Page text —
How are you doing? This is just ramblings from deep in my heart.
I was sitting here thinking about you( it is a very good thing). Well I was just reflecting how nice it is to be part of something so wonderful. it is so nice to know that I am appreciated, and respected. You have shown me this by staying up to send me an email , making time to email me with me when you are working, the positive feed back.. All these things you have captured my heart. . . I am at a point in my life when I want to be married and settle down, I want to give the marriage a few years before kids but kids are something I really want. I am looking forward to giving you the chance to show me that there are real man out there after everything that has happened, and I really hope you are the one to prove it is true. I would know how things will be once you are with me, (happiness and hours of phone conversation, time together) it is some thing that I am looking forward to eagerly. there is still so much I want to show you about me and learn about you, I wonder in a perfect world how long before you want to be married (a week, a month, a year) I wonder how i will feel in your arms, how nice your body smells, how passionate our kissed will be, how soft you skin feels, how cut you look, and how wonderful your smile is when you see me for the first time. All these things are running through my head. I look forward to finding it all out. I don't like all the distance between us right now but it give us time to get to know each other. I daydream about us together, how nice it will be and all the things I want to discover with you, what you will teach me, and what I can teach you. It is strange how you have won my heart so fast, and by just your email on the computer.
I hope you have enjoyed and been touched by what is in my heart, I am a sensitive woman, and love deep conversation revealing what is in our hearts, I hope you are someone who can share from deep in your heart and soul, that would be so wonderful. If you have not figured out already I will give you my life and make things easier. I hope I don't come across as clingy(well I kinda do) I want to spend all the time I can with that special person, YOU. I hope you are somewhat the same way. I enjoy my space but us so far is wonderful, and I think love is an addiction that is hard to get enough of. Other than honesty I am looking for respect from my future Husband. I need to know that he respects me. In the book of Ephesians it takes about role of husbands and wives. I think there is a lot of importance on the "husbands love your wife, and wives respect your husbands"

Task instructions — Translate this sentence from the letter into Spanish: "I need to know that he respects me." Rely only on the letter above.

[Data records]
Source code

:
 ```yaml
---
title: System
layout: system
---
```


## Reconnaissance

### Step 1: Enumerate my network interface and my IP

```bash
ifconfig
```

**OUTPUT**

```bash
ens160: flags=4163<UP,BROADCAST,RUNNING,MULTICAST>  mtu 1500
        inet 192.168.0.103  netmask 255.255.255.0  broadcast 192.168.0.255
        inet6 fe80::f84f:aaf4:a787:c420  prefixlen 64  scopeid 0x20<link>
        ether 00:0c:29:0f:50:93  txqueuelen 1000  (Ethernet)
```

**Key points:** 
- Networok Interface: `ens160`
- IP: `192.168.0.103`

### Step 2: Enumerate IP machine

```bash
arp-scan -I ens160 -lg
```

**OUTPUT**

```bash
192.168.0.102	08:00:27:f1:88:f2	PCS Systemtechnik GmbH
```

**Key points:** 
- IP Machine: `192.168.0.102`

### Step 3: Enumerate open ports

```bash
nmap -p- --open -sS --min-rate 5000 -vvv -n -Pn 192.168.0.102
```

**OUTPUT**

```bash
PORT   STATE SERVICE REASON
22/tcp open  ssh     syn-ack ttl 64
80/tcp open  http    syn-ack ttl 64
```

Answer space — Necesito saber que él me respeta.